7. Edit config/config.yml with your experiment details. Variables annotated with #cluster# must also be updated in config/cluster_config.yml.

8. If needed, modify time, ncpus and memory variables in config/cluster_config.yml.

9. Classifier setup:

   • Fungi (ITS): download a UNITE classfier in QIIME 2 format from https://github.com/colinbrislawn/unite-train/releases. We recommend using one of the following (remember to change the name accordingly in config/config.yml):

     • unite_ver10_dynamic_all_04.04.2024-Q2-2024.2.qza
     • unite_ver10_99_all_04.04.2024-Q2-2024.2.qza

   • Fungi, Fusarium (TEF1): you can train your own classifier or download a pre-made one from https://github.com/SergioAlias/fusariumid-train.

   • Bacteria: download a SILVA classifier in QIIME 2 format from https://resources.qiime2.org/. We recommend using the SILVA 138 99% OTUs full-length sequences database (remember to change the name accordingly in config/config.yml).
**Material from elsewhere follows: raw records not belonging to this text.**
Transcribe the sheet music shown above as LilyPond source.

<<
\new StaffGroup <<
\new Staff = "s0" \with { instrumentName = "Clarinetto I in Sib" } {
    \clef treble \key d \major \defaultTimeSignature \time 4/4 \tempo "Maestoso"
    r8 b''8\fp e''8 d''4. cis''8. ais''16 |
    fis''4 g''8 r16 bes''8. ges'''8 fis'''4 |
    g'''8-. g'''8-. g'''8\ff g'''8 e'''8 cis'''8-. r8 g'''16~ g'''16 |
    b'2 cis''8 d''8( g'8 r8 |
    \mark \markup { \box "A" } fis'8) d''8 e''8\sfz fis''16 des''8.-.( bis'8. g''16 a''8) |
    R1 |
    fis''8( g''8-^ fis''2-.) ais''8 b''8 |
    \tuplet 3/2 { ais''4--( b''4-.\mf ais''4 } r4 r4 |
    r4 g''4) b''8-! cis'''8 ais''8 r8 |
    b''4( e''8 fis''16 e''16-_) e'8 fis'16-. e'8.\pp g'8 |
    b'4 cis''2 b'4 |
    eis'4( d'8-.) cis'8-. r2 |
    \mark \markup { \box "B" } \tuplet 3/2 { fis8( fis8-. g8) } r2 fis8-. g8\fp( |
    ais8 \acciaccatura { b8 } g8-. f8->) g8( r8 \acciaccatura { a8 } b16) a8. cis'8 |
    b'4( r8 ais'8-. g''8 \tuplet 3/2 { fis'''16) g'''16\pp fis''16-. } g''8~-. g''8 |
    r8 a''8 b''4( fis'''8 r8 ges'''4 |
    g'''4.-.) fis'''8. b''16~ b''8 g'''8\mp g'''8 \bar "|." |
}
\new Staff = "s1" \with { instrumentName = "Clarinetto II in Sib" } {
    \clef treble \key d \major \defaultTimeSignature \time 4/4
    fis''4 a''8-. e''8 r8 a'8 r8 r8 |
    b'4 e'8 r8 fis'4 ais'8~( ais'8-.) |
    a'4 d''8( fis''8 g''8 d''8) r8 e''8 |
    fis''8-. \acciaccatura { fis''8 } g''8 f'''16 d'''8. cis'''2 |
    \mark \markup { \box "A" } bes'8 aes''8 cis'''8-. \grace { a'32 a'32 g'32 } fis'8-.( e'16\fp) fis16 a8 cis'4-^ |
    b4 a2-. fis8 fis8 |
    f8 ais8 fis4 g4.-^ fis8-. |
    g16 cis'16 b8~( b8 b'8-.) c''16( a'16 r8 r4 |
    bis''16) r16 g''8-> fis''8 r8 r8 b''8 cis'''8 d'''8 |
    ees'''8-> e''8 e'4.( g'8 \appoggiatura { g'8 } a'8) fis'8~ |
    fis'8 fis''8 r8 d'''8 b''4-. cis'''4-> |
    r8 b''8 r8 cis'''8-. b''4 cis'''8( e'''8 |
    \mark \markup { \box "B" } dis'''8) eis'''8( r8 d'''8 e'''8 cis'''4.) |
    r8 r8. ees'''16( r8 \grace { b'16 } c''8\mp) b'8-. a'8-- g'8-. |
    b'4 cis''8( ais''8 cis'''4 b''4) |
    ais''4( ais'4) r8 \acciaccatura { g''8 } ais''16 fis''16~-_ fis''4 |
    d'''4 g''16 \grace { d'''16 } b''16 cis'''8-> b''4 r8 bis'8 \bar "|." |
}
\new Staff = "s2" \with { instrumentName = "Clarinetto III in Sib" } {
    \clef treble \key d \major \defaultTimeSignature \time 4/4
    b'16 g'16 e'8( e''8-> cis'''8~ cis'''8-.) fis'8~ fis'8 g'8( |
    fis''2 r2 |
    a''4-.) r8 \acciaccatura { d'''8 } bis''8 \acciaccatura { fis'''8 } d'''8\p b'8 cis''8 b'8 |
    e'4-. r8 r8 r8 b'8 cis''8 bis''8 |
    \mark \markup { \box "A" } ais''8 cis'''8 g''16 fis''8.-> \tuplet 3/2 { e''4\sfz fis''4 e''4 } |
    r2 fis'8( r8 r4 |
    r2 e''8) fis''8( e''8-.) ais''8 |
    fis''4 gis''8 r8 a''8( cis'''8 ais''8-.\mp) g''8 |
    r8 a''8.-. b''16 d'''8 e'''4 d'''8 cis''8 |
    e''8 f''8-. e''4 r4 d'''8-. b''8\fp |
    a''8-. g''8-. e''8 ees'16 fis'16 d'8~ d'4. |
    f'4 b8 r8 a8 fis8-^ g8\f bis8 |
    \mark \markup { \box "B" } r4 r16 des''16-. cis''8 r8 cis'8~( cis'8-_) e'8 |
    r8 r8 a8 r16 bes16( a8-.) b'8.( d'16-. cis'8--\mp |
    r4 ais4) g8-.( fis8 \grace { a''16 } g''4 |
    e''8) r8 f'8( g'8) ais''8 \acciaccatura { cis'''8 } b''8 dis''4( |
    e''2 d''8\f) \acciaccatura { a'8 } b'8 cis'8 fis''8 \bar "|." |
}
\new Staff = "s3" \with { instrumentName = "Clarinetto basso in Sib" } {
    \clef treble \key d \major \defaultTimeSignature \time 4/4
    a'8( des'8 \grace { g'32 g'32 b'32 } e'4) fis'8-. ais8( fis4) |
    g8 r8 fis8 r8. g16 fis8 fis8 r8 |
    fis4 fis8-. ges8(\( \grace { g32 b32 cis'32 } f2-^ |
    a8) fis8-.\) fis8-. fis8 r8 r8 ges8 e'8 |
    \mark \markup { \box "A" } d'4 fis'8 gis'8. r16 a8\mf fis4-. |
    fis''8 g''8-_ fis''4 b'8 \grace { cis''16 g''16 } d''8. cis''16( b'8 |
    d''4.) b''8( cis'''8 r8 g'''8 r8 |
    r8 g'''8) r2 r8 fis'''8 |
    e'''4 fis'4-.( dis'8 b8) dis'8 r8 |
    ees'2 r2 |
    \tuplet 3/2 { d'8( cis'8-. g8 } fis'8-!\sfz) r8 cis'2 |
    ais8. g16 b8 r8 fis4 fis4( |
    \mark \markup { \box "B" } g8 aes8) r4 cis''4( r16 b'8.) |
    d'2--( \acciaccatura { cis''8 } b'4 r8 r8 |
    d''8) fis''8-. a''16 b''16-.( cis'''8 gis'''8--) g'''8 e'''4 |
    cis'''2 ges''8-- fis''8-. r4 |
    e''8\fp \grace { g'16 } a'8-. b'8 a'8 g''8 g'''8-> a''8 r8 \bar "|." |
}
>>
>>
10. Run sf_run to start the workflow. You can also run it until some key steps (using --until rule_name) to check the results before continuing and to change parameters if necessary (recommended). For example, a possible workflow split could be (see Drawing DAGs and rule graphs for a visual workflow including all rule names):

sf_run --until multiqc     # quality control and possible primer trimming
sf_run --until dada2       # feature table construction
sf_run --until taxonomy    # taxonomic classification
sf_run                     # rest of workflow


# Tip: add the flag -n to perform a dry-run. You will see how many jobs 
# will be executed without actually running the workflow.

# Example:

# sf_run --until multiqc -n

Immediate submit and Screen

Sporeflow inlcudes a command, sf_immediate, that automatically sends all jobs to Slurm, correctly queued according to their dependencies. This is desirable e.g. when the runtime in the cluster login machine is very short, because it may kill Snakemake in the middle of the workflow. If your HPC queue system only allows a limited number of jobs submitted at once, change that number in init_sporeflow.sh and source it again (that also applies for sf_run).

Please note that if the number of simultaneous jobs accepted by the queue system is less than the total number of jobs you need to submit, the workflow will fail. For such cases, we highly recommend not using sf_immediate. Instead, use sf_run inside a Screen. Screen is a multiplexer that lets you create multiple virtual terminal sessions. It is installed by default in most Linux HPC systems.

To create a screen, use screen -S sporeflow. Then, follow usage section there. You can dettach the screen with Ctrl+a and then d. You can attach the screen again with screen -r sporeflow. For more details about Screen usage, please check this Gist.

Drawing DAGs and rule graphs

Since Sporeflow is built over Snakemake, you can generate DAGs, rule graphs and file graphs of the workflow. We provide three commands for this: sf_draw_dag, sf_draw_rulegraph and sf_draw_filegraph. These commands create dag.pdf, rulegraph.pdf and filegraph.pdf in the code directory.